The following is just speculation due to your father's eventual statements and my roommate's vague memories of that evening, but I swear I literally freaked out when I've heard what had happened once I had left the bar, years later.
"Well, hello there.", Alex greeted with an amused giggle, when suddenly a man in leather jacket and extreme charming looks, placed himself in the third chair that hadn't been taken for the whole time of the evening.
I still can see myself sitting on the other chair, the one I've left only moments before, while I look up at this beautiful man, inwardly joining in my roommate's giggling about his little funny slip of confounding tables. But well, unfortunately, I haven't been there.

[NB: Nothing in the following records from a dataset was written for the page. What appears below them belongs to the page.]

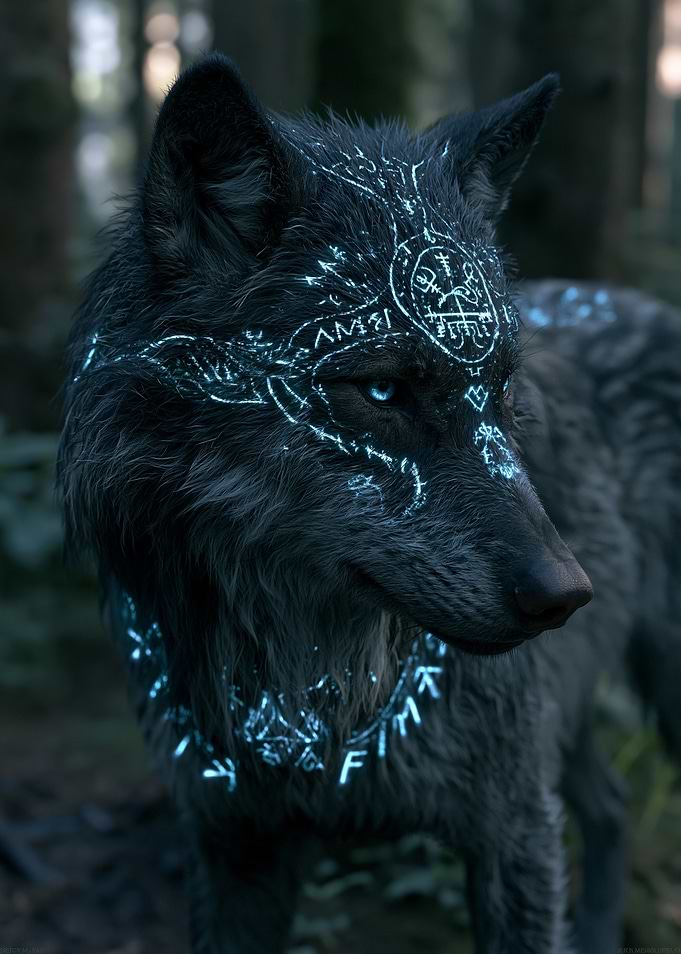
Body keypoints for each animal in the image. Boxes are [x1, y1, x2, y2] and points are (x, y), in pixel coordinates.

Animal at [58, 54, 681, 954]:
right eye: (382, 390)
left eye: (500, 390)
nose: (566, 594)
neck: (308, 693)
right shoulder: (232, 843)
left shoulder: (512, 828)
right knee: (610, 802)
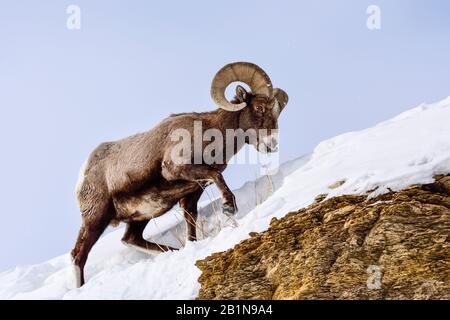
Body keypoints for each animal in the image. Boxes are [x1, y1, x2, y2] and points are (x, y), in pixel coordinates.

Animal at [70, 61, 288, 286]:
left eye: (277, 111)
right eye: (259, 108)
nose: (271, 144)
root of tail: (84, 173)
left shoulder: (193, 191)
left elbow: (190, 220)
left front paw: (191, 245)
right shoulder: (178, 169)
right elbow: (217, 177)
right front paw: (229, 207)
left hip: (140, 217)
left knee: (130, 239)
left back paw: (173, 251)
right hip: (96, 219)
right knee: (79, 255)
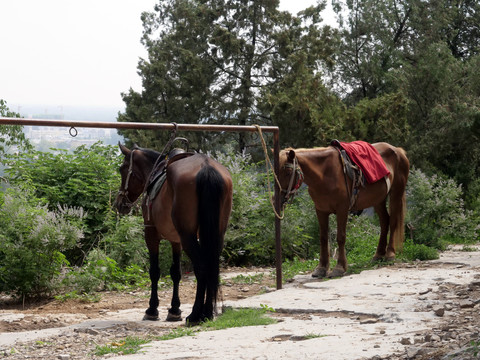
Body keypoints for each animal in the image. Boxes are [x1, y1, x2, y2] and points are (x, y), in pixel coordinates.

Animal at [113, 143, 232, 326]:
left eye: (122, 169)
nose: (120, 203)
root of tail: (206, 168)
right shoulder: (177, 241)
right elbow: (176, 273)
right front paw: (175, 310)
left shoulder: (151, 234)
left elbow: (155, 271)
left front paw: (152, 309)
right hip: (215, 234)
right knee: (211, 266)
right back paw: (207, 312)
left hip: (188, 236)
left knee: (202, 267)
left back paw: (196, 314)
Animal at [280, 142, 410, 278]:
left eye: (288, 172)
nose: (279, 198)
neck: (324, 174)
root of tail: (398, 150)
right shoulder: (320, 210)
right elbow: (323, 237)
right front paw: (321, 268)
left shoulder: (342, 209)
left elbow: (341, 237)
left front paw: (339, 268)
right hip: (378, 199)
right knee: (385, 221)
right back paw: (378, 254)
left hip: (396, 193)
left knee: (394, 221)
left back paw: (390, 254)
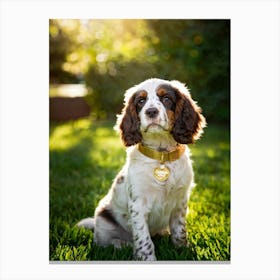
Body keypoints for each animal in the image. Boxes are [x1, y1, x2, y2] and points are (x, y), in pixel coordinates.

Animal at [77, 77, 207, 260]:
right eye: (141, 101)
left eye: (166, 98)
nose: (151, 112)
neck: (161, 156)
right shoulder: (138, 204)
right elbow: (144, 239)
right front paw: (147, 259)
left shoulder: (180, 202)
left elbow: (180, 231)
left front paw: (183, 251)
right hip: (103, 220)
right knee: (105, 242)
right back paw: (122, 245)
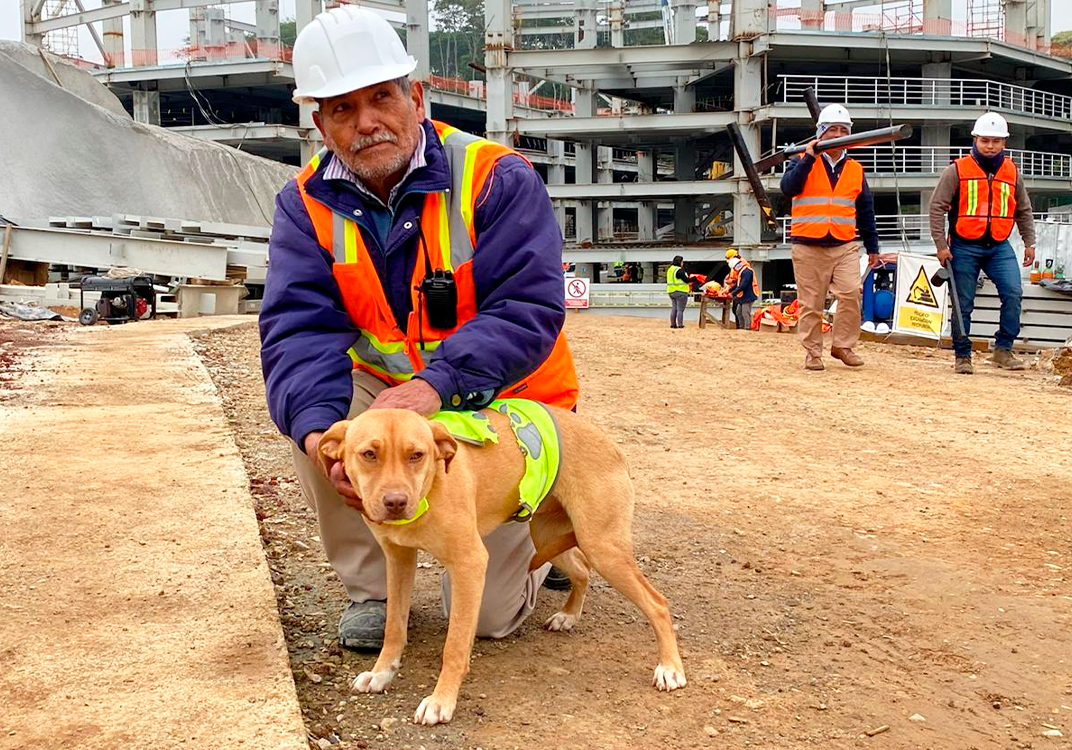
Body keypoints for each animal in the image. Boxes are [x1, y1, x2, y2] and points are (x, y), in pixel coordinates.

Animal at [317, 407, 686, 724]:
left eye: (416, 455)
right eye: (369, 454)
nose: (395, 502)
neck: (431, 487)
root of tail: (612, 444)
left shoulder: (470, 565)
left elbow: (454, 646)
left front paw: (441, 701)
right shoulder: (398, 559)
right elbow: (394, 627)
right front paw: (381, 673)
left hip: (602, 546)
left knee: (657, 603)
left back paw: (670, 668)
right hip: (550, 535)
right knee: (581, 569)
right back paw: (569, 615)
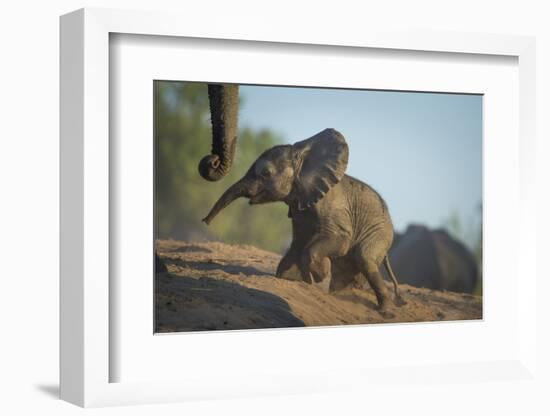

"Oh shit.", the man, at least ten years older than the freshman opposite him, uttered with a smirk, before he leaned a little forward to Alex, who already was all over the moon with him.
... Well, how could I've blamed her anyway?!
"Either my plain buddy had a real quick sex reversal, and let me add, a fucking successful one, or I just slipped up with the tables. How embarrassing!"
With another chuckle and the words "Enjoy the night" the man bowed out before flabbergasted-Alex could have said anything at all.
Of course, I'm not sure if these had been his exact words, but I can tell for sure it was something sort of. Also, I don't know if I would have had the guts to keep him from leaving, most certainly not, but this little coincidence definitely would have drawn my attention to your father so much earlier.
But despite all delays, I'm glad everything had happened exactly the way it did.